#### Page text
Taking the blue micro-LED chip as an example, the first doped type semiconductor layer 312 is an N-type gallium nitride (GaN) layer, the second doped type semiconductor layer 316 is a P-type GaN layer, and the active layer 314 is an indium gallium nitride (InGaN)/GaN multiple quantum well layer. It should be noted that the micro-LED chip 300 of the embodiment 2 the blue micro-LED chip, or may be micro-LED chips with other color lights, such as a green micro-LED chip, a red micro-LED chip, etc., thereby that composition and material of each layer in the epitaxial structure 310 need to be adjusted accordingly, but a substitution of the micro-LED chips with other color lights is an existing mature technology. Therefore, details are not described herein again.

#### Records shown
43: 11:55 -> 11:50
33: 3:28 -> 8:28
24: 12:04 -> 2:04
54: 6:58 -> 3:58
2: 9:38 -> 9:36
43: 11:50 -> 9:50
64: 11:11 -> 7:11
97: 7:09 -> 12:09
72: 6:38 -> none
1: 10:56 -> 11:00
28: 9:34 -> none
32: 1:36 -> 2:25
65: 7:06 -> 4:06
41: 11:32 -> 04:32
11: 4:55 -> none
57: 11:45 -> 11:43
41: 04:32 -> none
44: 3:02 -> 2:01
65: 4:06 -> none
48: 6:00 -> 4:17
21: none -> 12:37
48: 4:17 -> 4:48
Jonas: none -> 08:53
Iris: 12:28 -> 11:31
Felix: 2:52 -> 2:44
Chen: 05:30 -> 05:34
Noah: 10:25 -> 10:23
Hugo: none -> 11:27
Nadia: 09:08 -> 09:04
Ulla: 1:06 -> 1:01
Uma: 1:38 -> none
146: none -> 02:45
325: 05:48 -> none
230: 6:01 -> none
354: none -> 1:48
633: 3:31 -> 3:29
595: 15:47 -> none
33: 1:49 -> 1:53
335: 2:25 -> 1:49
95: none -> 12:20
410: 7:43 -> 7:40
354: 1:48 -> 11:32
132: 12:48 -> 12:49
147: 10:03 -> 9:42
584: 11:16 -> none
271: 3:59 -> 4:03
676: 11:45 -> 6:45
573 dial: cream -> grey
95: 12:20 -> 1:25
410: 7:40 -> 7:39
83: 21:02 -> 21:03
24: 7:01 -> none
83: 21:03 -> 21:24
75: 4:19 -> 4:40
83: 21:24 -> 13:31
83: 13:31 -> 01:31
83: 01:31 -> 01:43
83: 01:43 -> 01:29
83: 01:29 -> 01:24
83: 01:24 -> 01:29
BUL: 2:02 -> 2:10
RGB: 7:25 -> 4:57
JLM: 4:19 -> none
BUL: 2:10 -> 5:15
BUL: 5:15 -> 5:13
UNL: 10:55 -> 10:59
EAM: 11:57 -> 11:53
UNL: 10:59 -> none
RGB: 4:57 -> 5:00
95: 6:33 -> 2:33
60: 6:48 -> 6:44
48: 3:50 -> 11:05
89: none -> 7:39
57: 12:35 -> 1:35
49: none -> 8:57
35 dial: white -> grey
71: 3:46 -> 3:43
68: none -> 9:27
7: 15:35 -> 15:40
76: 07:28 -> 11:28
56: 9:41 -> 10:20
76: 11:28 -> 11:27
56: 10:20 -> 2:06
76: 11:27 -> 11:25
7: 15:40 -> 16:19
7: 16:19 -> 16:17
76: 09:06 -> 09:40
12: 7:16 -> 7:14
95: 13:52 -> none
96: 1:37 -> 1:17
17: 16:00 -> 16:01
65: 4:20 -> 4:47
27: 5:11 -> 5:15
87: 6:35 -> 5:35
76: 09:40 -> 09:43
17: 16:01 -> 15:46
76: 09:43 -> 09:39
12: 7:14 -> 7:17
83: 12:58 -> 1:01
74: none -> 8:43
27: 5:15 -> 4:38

#### Prompt
In the micro-LED chip passage, what material forms the active layer 314 of the blue micro-LED chip?

#### Result of the task
An indium gallium nitride (InGaN)/GaN multiple quantum well layer.